* [Assignment] Every line below from the one with "left_click(400, 205)" through the one with "left_click(428, 217)" is to be repeated exactly, with no picture among them.

[Collected data]

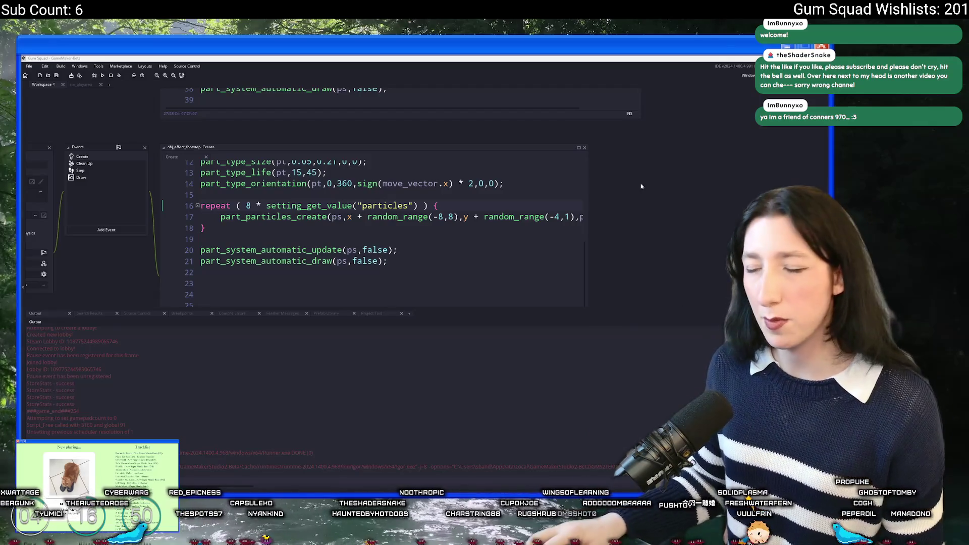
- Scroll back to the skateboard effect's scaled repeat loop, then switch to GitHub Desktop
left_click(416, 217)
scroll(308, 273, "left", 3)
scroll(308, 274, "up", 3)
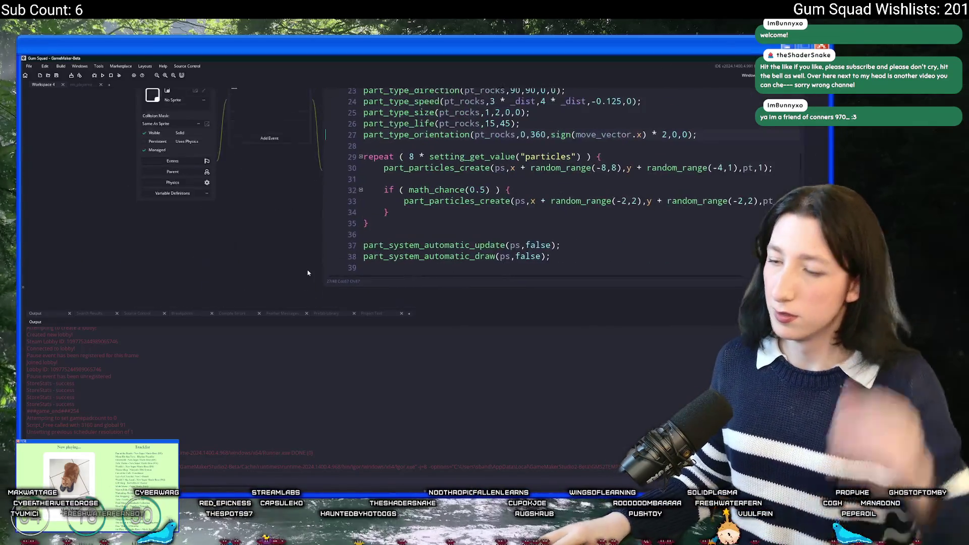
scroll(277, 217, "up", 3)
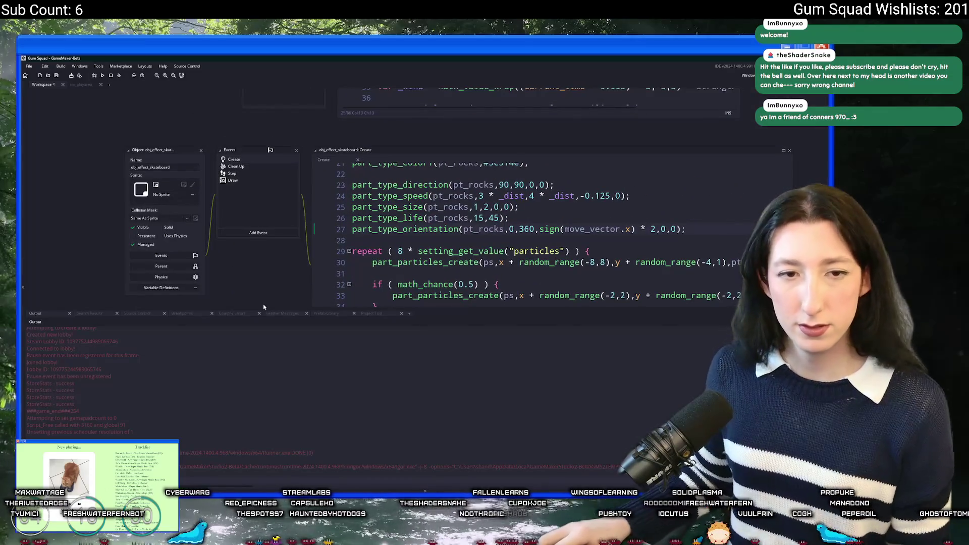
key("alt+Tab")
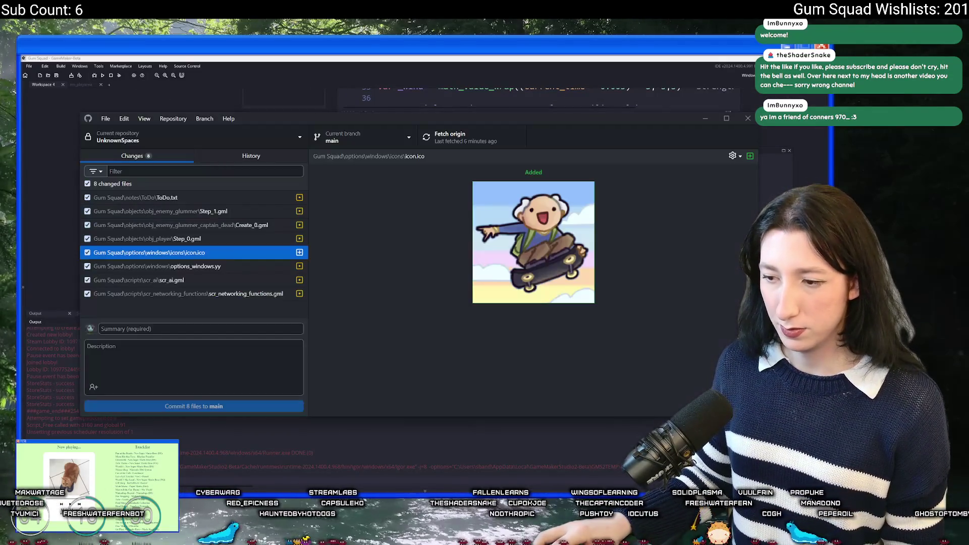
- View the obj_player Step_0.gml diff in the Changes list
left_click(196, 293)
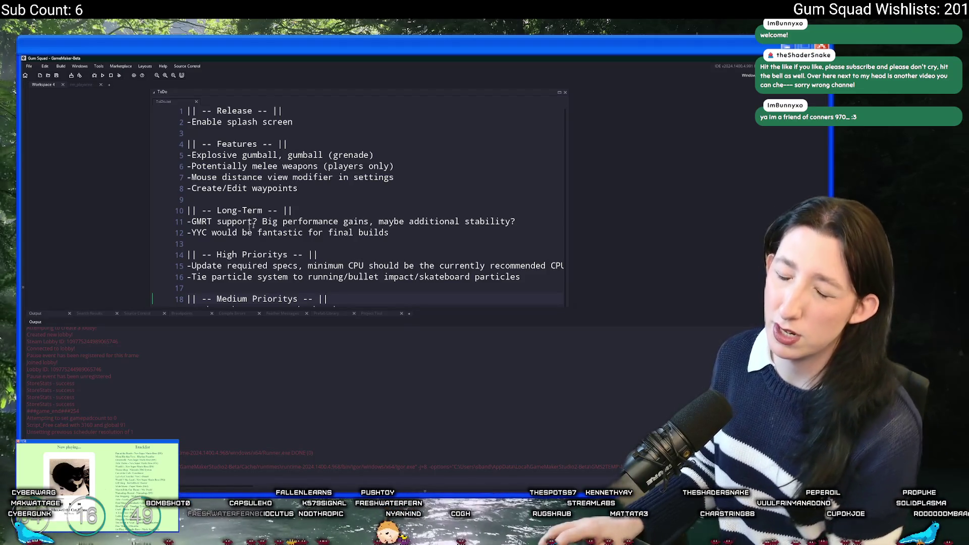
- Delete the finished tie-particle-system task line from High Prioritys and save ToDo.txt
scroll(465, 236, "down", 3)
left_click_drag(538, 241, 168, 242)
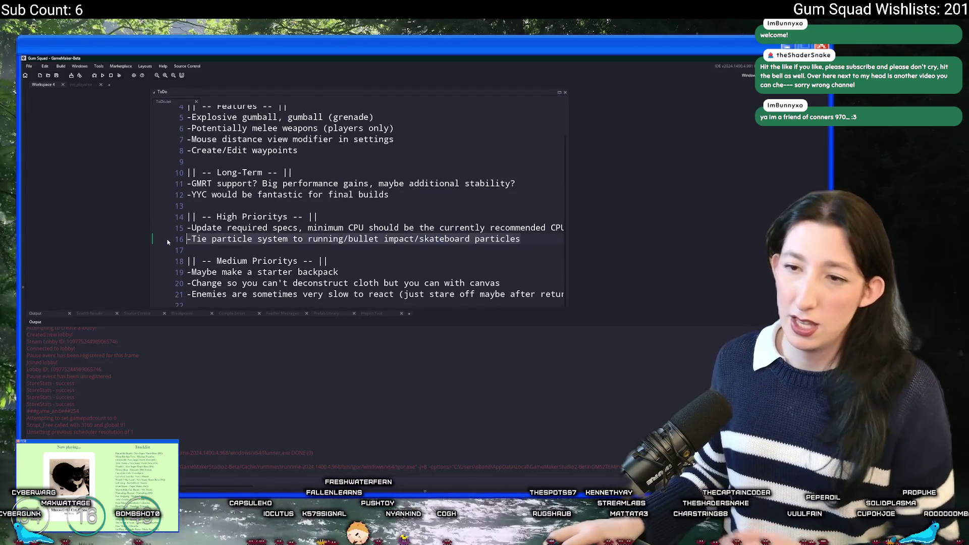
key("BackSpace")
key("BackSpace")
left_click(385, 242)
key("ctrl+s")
...
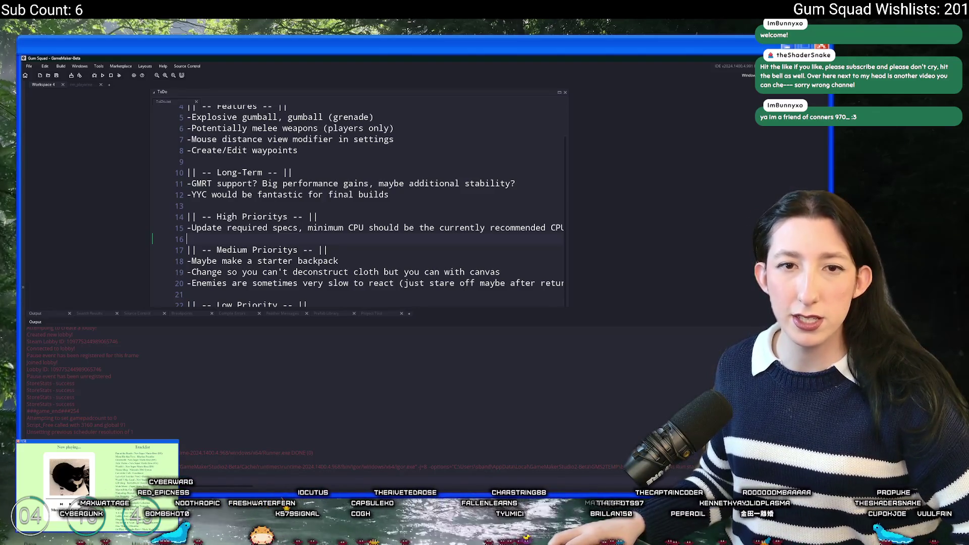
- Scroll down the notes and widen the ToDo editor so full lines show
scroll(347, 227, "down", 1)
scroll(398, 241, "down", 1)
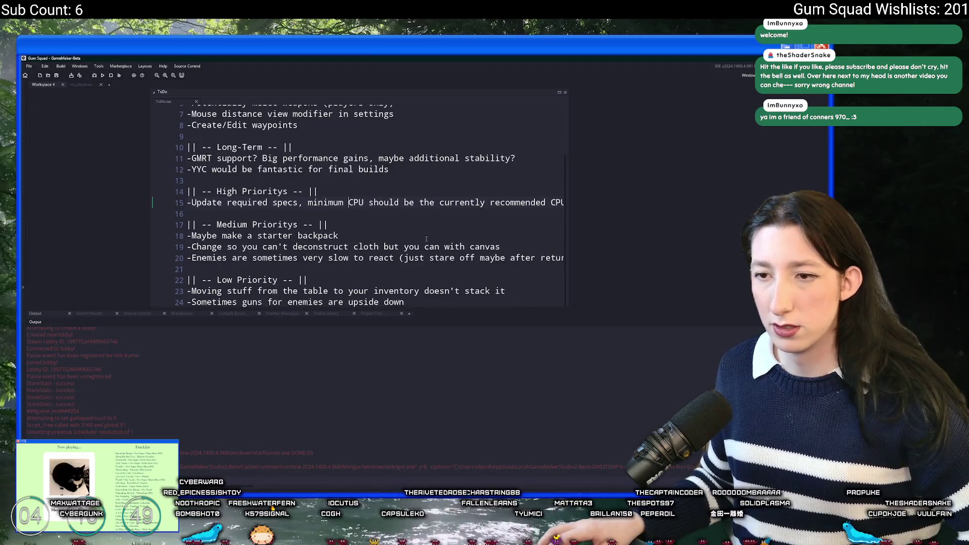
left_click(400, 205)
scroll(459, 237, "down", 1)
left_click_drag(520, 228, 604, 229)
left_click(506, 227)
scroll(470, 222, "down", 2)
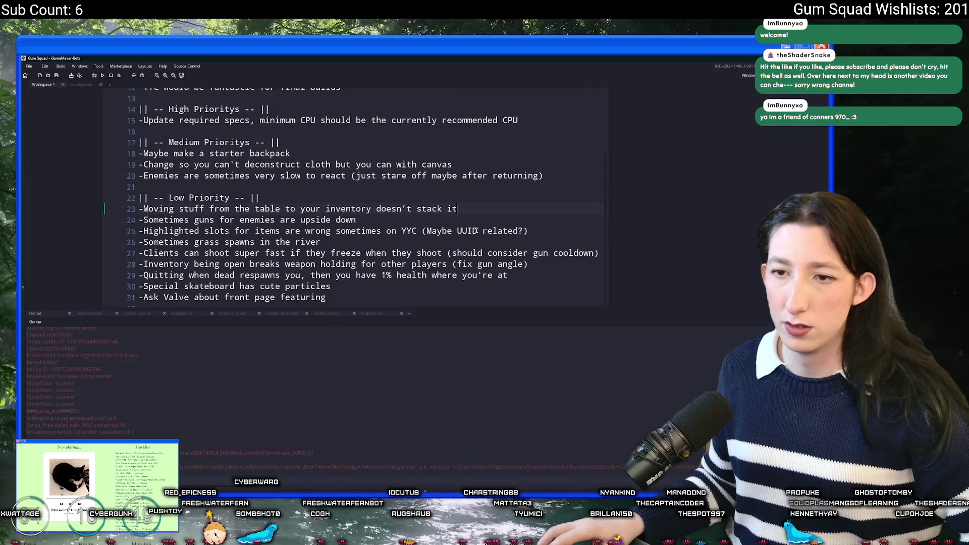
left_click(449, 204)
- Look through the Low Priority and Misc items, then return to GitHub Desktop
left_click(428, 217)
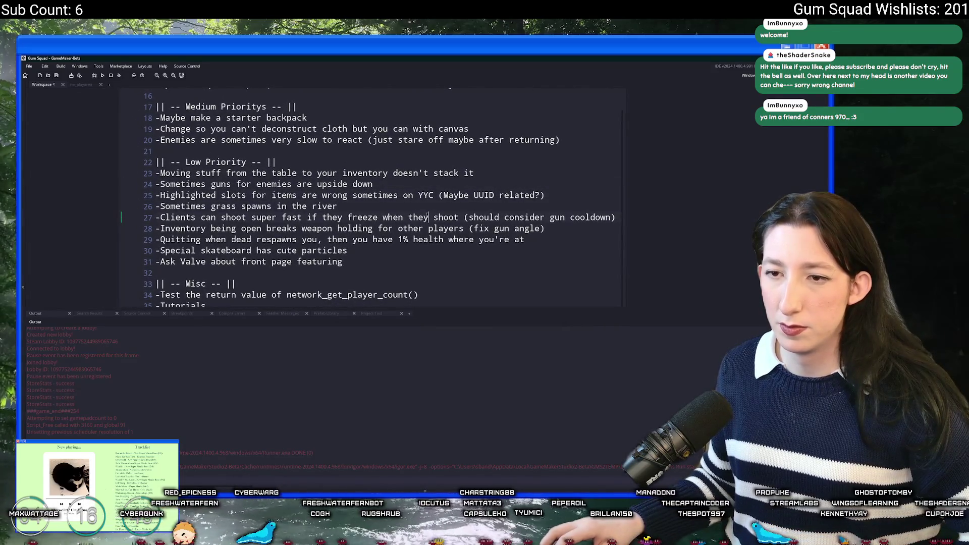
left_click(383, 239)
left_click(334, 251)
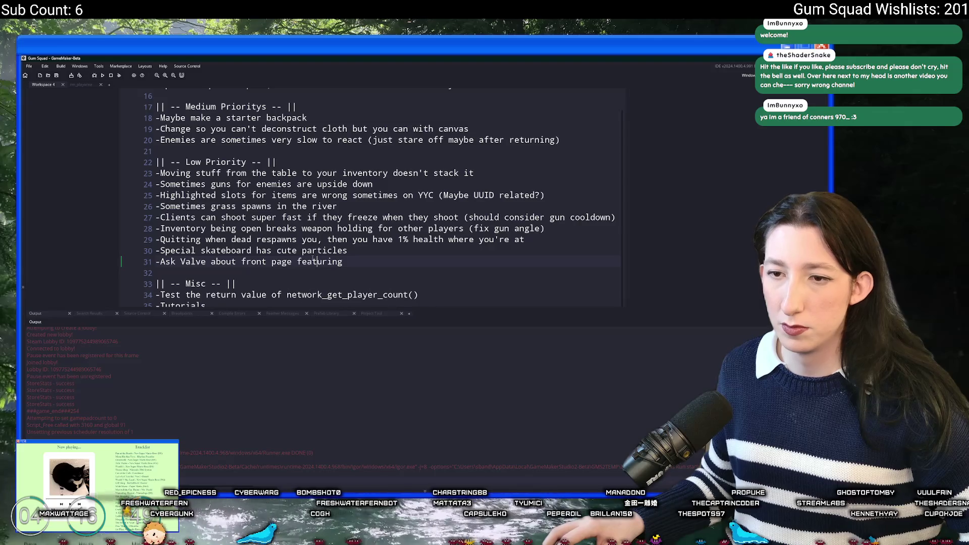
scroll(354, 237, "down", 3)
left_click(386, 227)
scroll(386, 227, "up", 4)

* [Answer to this task]
left_click(400, 205)
scroll(459, 237, "down", 1)
left_click_drag(520, 228, 604, 229)
left_click(506, 227)
scroll(470, 222, "down", 2)
left_click(449, 204)
- Look through the Low Priority and Misc items, then return to GitHub Desktop
left_click(428, 217)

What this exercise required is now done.